After surveying the landscape, the dragon set down on the main gravel path, crunching snow and gravel as she came in with the Pillar Rocks looming just ahead. Snow made the Beehive beyond an immense, gray shadow.

“Stars, it’s good to be home,” Vithleen said, folding her wings. She stretched like a cat, low in front, which made Ileth’s dismount (she remembered even in her illness and exhaustion to use the off side) easier.

A member of the Guard in a heavy gray coat with a decorative pip on his fore-and-aft-rigged cap ran up to her. He held his hat on with the storm. Ileth didn’t recognize him.

Ileth used the words she’d been rehearsing since they’d left the Antonine Falls.

“Novice Ileth, reporting with mail,” she said, saluting as she’d seen the Guards at the fortress in Asposis do. She had no idea if that was the proper form, but it seemed to suffice.

“Thank you . . . novice?” the officer of the watch said, peering at her keenly. His eyes widened as he finally put the face together with the strange, snow-covered flying rig. “At changeover they said there was a mix-up with Vithleen and to keep an eye out for her coming in from any direction, but . . . a novice?”

“May I see to m-my dragon, sir?” Ileth asked.

“Certainly,” he said, snapping into formalities with ease. He directed another apprentice pulling guard duty to take the satchel to the Master in Charge.

“Look after your dragon, dra—er, novice,” he said.

It was fun to trip someone else’s tongue up!

She realized he was waiting for another salute. “Yes, sir,” she said, bringing her hand up again.

“I thought there was something amiss,” Vithleen said, as they walked toward the Beehive. “So you’re just a novice?”

“I was directed to you. I think someone wrote the wrong name down someplace. Or nobody recognized me in this getup.”

“It looks like, oh, what is his name? I have a hard time keeping track of humans. The tall one, Catherix’s man. His old getup.”

“The Borderlander, we call him.”

“I doubt anyone’s mistaking you for him. He’s twice your size.”

“Not that much!”

“I’m too tired to argue,” she said. She huffed out a snort. “Why does it feel so much colder on the ground? Ugh, let’s hurry. You rode me; you can get this saddle off and put some salve on if we ever make it to the warming room.”

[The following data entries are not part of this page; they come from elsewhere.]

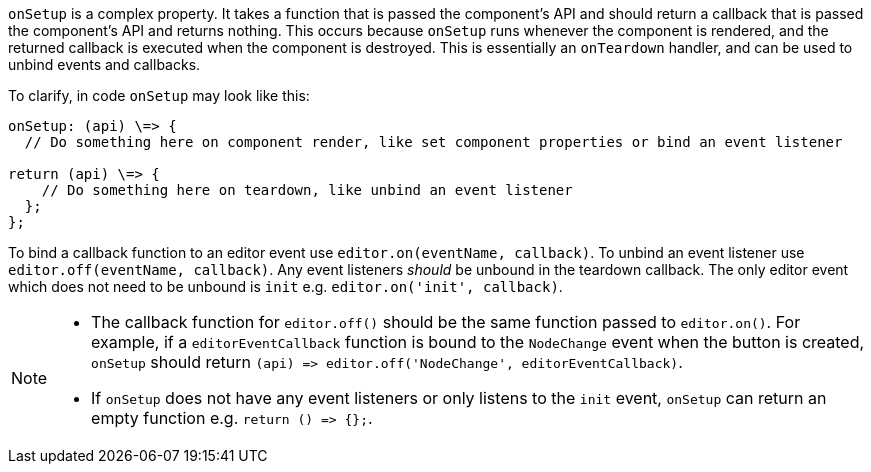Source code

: `onSetup` is a complex property. It takes a function that is passed the component's API and should return a callback that is passed the component's API and returns nothing. This occurs because `onSetup` runs whenever the component is rendered, and the returned callback is executed when the component is destroyed. This is essentially an `onTeardown` handler, and can be used to unbind events and callbacks.

To clarify, in code `onSetup` may look like this:

```
onSetup: (api) \=> {
  // Do something here on component render, like set component properties or bind an event listener

return (api) \=> {
    // Do something here on teardown, like unbind an event listener
  };
};
```

To bind a callback function to an editor event use `editor.on(eventName, callback)`. To unbind an event listener use `editor.off(eventName, callback)`. Any event listeners _should_ be unbound in the teardown callback. The only editor event which does not need to be unbound is `init` e.g. `editor.on('init', callback)`.

[NOTE]
====
* The callback function for `editor.off()` should be the same function passed to `editor.on()`. For example, if a `editorEventCallback` function is bound to the `NodeChange` event when the button is created, `onSetup` should return `+(api) => editor.off('NodeChange', editorEventCallback)+`.
* If `onSetup` does not have any event listeners or only listens to the `init` event, `onSetup` can return an empty function e.g. `+return () => {};+`.
====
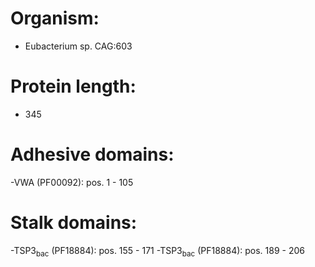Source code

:* Organism:
- Eubacterium sp. CAG:603
* Protein length:
- 345
* Adhesive domains:
-VWA (PF00092): pos. 1 - 105
* Stalk domains:
-TSP3_bac (PF18884): pos. 155 - 171
-TSP3_bac (PF18884): pos. 189 - 206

The warming room would have to wait, though. She was told upon entering the Beehive that Master Caseen wanted to see her as soon as she returned. A team of grooms under a wingman she didn’t know by name came up to take care of Vithleen.

She reminded them to use plenty of salve.

* * *

For once, Master Caseen did not seem aggravated by her. He was amused. But not right off. When she was summoned to his office he stood up and placed his fists on his desk.

“Ileth, I am beginning to be of the opinion that I have to hold your hand or things go wing-over and tail first. Every time you walk out of my office and I can finally have my supper, you seem to get in trouble before it’s even digested properly.”

She felt her mouth go dry. Vithleen had promised she’d give a good account of their flight, but there was no way for that to reach the Master’s ears yet. “Am I . . . am I—”

“No, your name is still not crossed off the ledger,” Caseen chuckled, dropping the blood-and-thunder face. “We had a good laugh about it, imagining what must have been going through your mind when you set down in the Cleft. We figured Vithleen would return for a new rider and set out the next day.”

Ileth massaged her sore fingers. “She wanted to hurry a-a-along her route, I-I think. She didn’t like the look of the weather to the—to the north.”